◆ ASSIGNMENT: Give every entry again, unchanged, and leave its images out.

++++++++++++++++++++

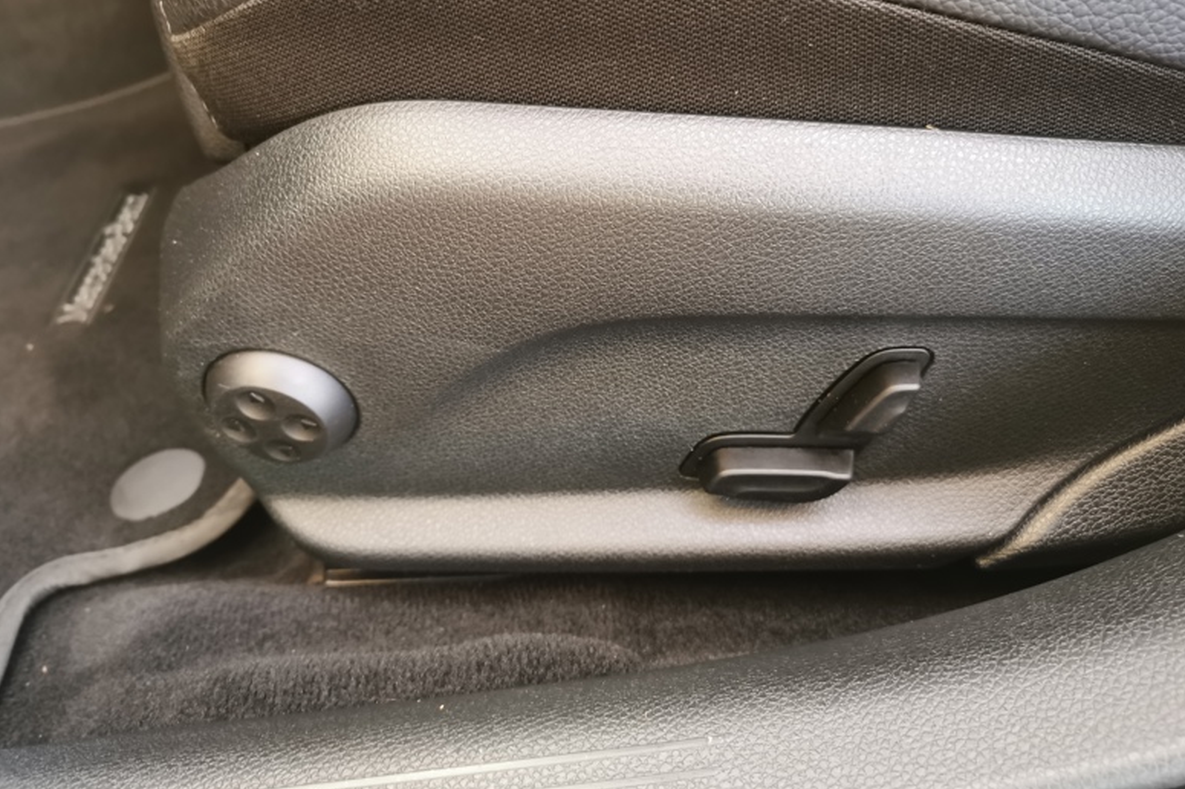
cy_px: 352
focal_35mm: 29
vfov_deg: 44.9
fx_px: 954
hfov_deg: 63.7
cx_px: 607
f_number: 1.8
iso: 400
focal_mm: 5.58
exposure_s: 1/33.3
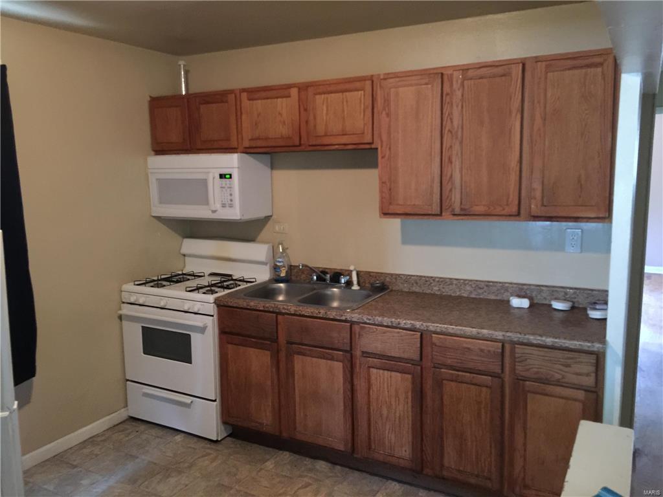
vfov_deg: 48.2
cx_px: 332
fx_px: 555
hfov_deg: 61.7
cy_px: 248
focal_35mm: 29
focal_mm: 4.15
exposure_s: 1/4
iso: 125
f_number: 2.2
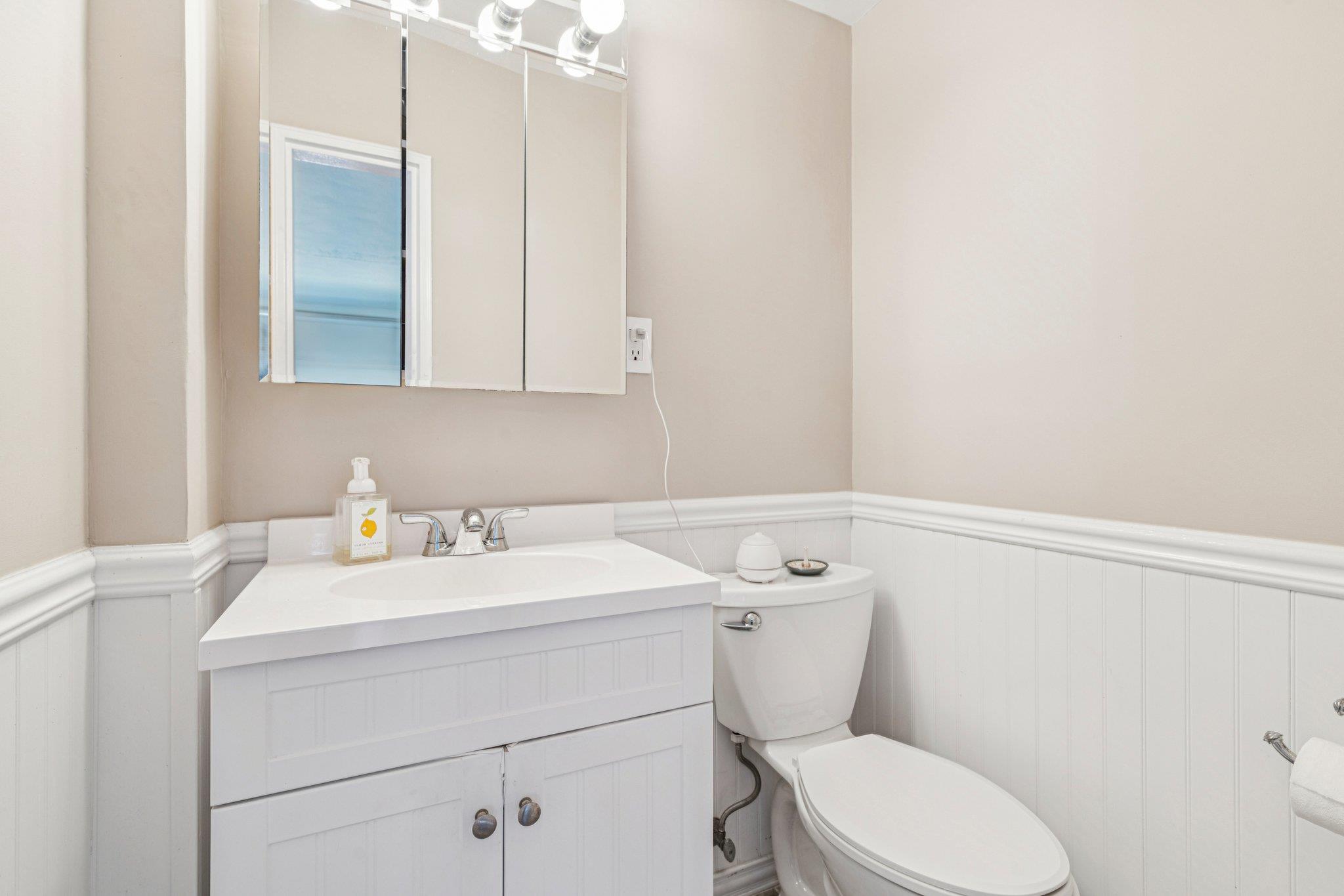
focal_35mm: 16
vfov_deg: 73.7
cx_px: 672
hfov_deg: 96.7
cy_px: 448
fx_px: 597
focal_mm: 16
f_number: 8
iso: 250
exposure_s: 1/4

++++++++++++++++++++

◆ TASK SOLUTION:
cy_px: 352
focal_35mm: 29
vfov_deg: 44.9
fx_px: 954
hfov_deg: 63.7
cx_px: 607
f_number: 1.8
iso: 400
focal_mm: 5.58
exposure_s: 1/33.3
vfov_deg: 48.2
cx_px: 332
fx_px: 555
hfov_deg: 61.7
cy_px: 248
focal_35mm: 29
focal_mm: 4.15
exposure_s: 1/4
iso: 125
f_number: 2.2
focal_35mm: 16
vfov_deg: 73.7
cx_px: 672
hfov_deg: 96.7
cy_px: 448
fx_px: 597
focal_mm: 16
f_number: 8
iso: 250
exposure_s: 1/4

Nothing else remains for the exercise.